In closing this editorial, I would like to reflect on a recent significant development that has further recognised Graeme’s 24-year legacy at the University of Adelaide. Graeme established and consolidated the Australian Population and Migration Research Centre (APMRC) in 2012 (formerly the National Key Centre for Social Applications of Geographical Information Systems (GISCA) from 1994 to 2012), as a world-leading research institute on population and migration studies. In 2016, it was renamed the Hugo Centre for Migration and Population Research in his memory. Graeme’s entire career was dedicated to building and strengthening knowledge of the area of population and migration research, both in terms of its theoretical, methodological, and policy dimensions and also through his representation within institutional settings. He had a great impact on research both in the Centre and at the University. The University’s current strategic research focus on areas of population, migration, climate change, and sustainable development studies reflects his broader legacy. Our new University Research Strategy, Adelaide Research for Impact 2016–2018 has identified climate change as a priority research area for support, and the core team who have worked with Graeme for many years will continue to build the University’s capacity in this area.

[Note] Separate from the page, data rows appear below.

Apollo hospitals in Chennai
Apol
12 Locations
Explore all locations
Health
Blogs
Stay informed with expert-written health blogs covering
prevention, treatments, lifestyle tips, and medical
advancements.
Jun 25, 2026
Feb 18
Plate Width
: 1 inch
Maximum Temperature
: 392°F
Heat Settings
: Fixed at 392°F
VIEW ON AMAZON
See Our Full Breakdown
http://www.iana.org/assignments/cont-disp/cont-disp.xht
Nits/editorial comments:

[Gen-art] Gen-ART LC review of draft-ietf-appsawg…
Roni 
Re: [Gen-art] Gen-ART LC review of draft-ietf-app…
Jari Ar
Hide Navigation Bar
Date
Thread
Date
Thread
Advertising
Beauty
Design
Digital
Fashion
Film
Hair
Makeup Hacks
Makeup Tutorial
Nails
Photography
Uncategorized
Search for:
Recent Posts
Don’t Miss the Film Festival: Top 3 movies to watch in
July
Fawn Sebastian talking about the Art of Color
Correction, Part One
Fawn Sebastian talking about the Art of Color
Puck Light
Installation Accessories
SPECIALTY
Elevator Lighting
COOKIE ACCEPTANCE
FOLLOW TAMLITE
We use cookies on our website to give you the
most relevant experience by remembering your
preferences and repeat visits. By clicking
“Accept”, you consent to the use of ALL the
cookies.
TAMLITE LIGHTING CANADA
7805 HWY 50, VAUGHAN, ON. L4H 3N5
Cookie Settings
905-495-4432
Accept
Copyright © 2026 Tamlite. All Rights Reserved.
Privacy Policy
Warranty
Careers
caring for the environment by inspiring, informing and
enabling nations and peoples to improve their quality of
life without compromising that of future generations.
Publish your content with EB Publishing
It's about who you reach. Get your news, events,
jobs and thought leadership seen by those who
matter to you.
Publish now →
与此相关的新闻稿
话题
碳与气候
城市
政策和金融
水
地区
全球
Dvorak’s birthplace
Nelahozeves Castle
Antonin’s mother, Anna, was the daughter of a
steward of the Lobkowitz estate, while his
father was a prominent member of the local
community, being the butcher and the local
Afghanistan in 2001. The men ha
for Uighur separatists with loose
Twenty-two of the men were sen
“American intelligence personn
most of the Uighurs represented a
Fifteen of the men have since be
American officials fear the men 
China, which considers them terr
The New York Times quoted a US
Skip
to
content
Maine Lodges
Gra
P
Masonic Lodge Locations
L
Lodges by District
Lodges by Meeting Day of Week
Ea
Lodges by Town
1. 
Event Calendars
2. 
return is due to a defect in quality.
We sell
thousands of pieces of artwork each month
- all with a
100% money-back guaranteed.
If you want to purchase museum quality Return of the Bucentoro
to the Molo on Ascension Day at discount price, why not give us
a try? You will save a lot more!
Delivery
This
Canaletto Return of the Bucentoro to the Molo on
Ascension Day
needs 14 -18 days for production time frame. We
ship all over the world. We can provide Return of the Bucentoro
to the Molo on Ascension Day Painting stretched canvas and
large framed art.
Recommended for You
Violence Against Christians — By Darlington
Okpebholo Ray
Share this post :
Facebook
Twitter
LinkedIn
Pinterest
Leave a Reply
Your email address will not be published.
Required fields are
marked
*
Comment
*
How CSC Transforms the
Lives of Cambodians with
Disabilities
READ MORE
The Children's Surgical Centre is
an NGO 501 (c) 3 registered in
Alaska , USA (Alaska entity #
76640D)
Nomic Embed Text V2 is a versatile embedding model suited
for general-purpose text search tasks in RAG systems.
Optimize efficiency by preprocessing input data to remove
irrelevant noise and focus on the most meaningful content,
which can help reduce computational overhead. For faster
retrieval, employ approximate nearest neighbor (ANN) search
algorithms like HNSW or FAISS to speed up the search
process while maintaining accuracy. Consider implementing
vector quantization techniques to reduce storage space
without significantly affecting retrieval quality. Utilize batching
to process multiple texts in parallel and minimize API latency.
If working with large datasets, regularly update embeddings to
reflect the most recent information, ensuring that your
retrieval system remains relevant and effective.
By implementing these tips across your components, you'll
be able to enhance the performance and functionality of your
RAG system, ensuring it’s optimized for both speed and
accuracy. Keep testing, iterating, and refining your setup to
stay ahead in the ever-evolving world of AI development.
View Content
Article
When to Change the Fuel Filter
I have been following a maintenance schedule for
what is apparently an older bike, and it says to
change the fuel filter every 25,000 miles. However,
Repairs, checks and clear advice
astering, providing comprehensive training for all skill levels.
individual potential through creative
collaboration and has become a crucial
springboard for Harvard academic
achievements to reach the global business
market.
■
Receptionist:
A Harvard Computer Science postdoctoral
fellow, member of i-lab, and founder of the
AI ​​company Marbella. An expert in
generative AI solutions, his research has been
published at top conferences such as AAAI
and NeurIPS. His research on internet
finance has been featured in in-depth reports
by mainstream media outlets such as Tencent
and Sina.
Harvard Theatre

Fate has brought me under the wings of Graeme. I have worked closely with Graeme on several major projects in the past 6 years. I was fortunate to have the last meeting with him in his office right before his last Christmas Eve in 2014, after which he was subsequently hospitalised and never came back. I remember him saying to me: ‘Yan, we will have a lot of very important and urgent things to do next year. I will be back to office in early January. Let’s work together to finalise our journal article, organise our planned workshop in China in March, and hatch plans about our future projects…’ I am continually inspired by Graeme’s brilliant and extraordinary mind and massive body of work and wish to acknowledge his overarching influence on my own research career.

May your soul rest in peace, Graeme: one of the brightest stars of the Southern Cross.